Listed entries:
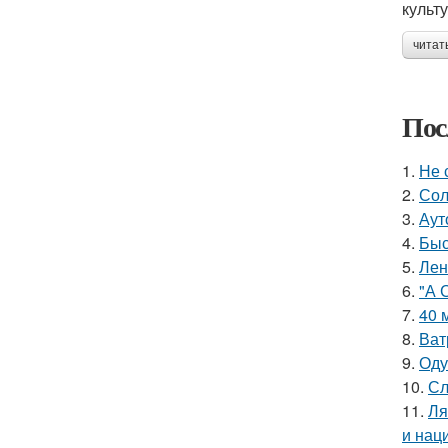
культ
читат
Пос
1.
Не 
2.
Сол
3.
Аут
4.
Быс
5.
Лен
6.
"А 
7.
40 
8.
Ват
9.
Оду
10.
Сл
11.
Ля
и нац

Directions for this task: Please copy the data above exactly, omitting the pictures.

Reply:
культ
читат
Пос
1.
Не 
2.
Сол
3.
Аут
4.
Быс
5.
Лен
6.
"А 
7.
40 
8.
Ват
9.
Оду
10.
Сл
11.
Ля
и нац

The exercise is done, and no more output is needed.